[Begin Page]

How to Evaluate Your Salon Staff (The Ultimate Guide)

Staff evaluations can be a time-consuming and intimidating task, and most employers rate them among the least enjoyable aspects of their job. Regular evaluations, however, can result in a net positive for your business, creating a better working environment for you, your employees, and your clients. 

The best way to evaluate your salon staff is to set a clear date, prepare and review all staff records in advance, keep a job responsibility list and score, specify feedback relating to your salon’s culture, avoid confrontation, keep cool tempers, learn to listen, never discuss raises or money, be sure to address problem areas, be specific with both praise and recommendations, reevaluate sooner for special circumstances, always be sensitive, know when to fire, always find the compliments, and to document everything.

These 15 key areas will evaluate nearly every aspect of your staff’s performance, help set goals, and grow both your employees and your salon. Knowing just why evaluations are so crucial to a better salon, which areas to focus your evaluations on, and how often you should hold staff evaluations are other topics we cover here that will better prepare you for the best evaluations you can have in your salon today.

Why Conduct Employee Reviews?

If you find reviewing your employees daunting, you may be asking yourself why it needs to be done at all. You may think that doing away with employee evaluations altogether may provide a better workplace, but studies have found that 69% of employees say they would work harder if they felt that their efforts were better recognized, and staff evaluations are a perfect way to do just that.

Most think of staff evaluations as a purely negative exercise, but the best employers use their evaluations not only to work on any needed problems but to praise their employees for things that they do well. In this way, evaluations can lead to a more motivated and productive staff, which is exactly what you want in your salon.

Salon staff evaluations can also help you to identify:How to Evaluate Your Salon Staff (The Ultimate Guide)

    • Your most valuable employees
    • Underperforming employees
    • Any problem areas
    • Any teamwork issues
    • Lack of sales
    • Lack of attendance
    • Salon culture issues

By identifying these areas, you can better solve any issues that may be causing your staff to perform below expectations, head off any problems before they become explosions, and discover what methods you can use to praise and motivate your staff. 

What Areas Should I Evaluate?

While what you base evaluations on is strictly up to you and the culture of your salon, a few key areas of salon staff evaluations are:

  • Professionalism – You want your employees to always be professional, especially when dealing with members of the public daily.
  • Leadership – When problems arise, some of your employees will step up and take a leadership position, and you’ll want to praise those that do.
  • Teamwork – Your staff will need to work together to make your salon run in the best and most effective way that it can.
  • Skill Base – Each of your employees will have a different skill level, and identifying that will let you know who you can trust with certain, or more, tasks.
  • Customer Service – You’ll want to know how each of your employees handles their customers, and what level of customer service each provides.
  • Financial Performance – This deals with how much your employees make, and can reveal ways that may improve or decrease the amount an employee can make.

[End Page]
[Begin Rows]

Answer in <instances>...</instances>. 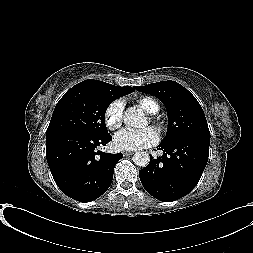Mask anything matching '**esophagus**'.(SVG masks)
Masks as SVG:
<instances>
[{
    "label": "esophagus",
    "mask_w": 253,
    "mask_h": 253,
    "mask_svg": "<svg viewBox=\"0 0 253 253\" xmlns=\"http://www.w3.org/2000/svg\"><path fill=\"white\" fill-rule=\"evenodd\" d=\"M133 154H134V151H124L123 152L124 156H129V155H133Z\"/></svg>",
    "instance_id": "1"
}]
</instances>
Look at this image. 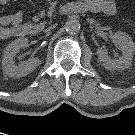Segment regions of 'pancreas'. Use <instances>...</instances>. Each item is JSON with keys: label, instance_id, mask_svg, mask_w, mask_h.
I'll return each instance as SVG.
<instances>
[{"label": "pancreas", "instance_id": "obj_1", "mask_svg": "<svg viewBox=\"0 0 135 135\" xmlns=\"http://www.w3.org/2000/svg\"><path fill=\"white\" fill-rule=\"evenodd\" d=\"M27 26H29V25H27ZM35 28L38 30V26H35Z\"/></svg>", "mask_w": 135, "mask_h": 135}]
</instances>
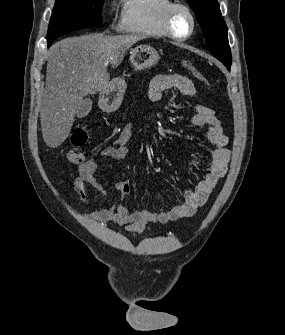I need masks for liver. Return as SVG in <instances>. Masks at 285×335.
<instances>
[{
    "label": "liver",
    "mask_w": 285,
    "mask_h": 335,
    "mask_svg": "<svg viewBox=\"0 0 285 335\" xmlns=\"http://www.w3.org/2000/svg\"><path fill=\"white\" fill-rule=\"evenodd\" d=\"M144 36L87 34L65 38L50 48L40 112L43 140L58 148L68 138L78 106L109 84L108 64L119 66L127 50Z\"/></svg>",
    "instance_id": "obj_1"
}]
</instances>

[End Rows]

* _Requests_:
1. From the salon staff evaluation guide, repeat the passage starting at "What Areas Should" and ending at "or more, tasks.".
2. Answer these questions from the salon staff evaluation guide:
(a) What percentage of employees say they would work harder if their efforts were better recognized?
(b) How many key areas does the guide say will evaluate nearly every aspect of staff performance?
(c) Which evaluation area deals with how much employees make?

* _Solved problems_:
1.
What Areas Should I Evaluate?

While what you base evaluations on is strictly up to you and the culture of your salon, a few key areas of salon staff evaluations are:

  • Professionalism – You want your employees to always be professional, especially when dealing with members of the public daily.
  • Leadership – When problems arise, some of your employees will step up and take a leadership position, and you’ll want to praise those that do.
  • Teamwork – Your staff will need to work together to make your salon run in the best and most effective way that it can.
  • Skill Base – Each of your employees will have a different skill level, and identifying that will let you know who you can trust with certain, or more, tasks.

2.
(a) 69%
(b) 15
(c) Financial Performance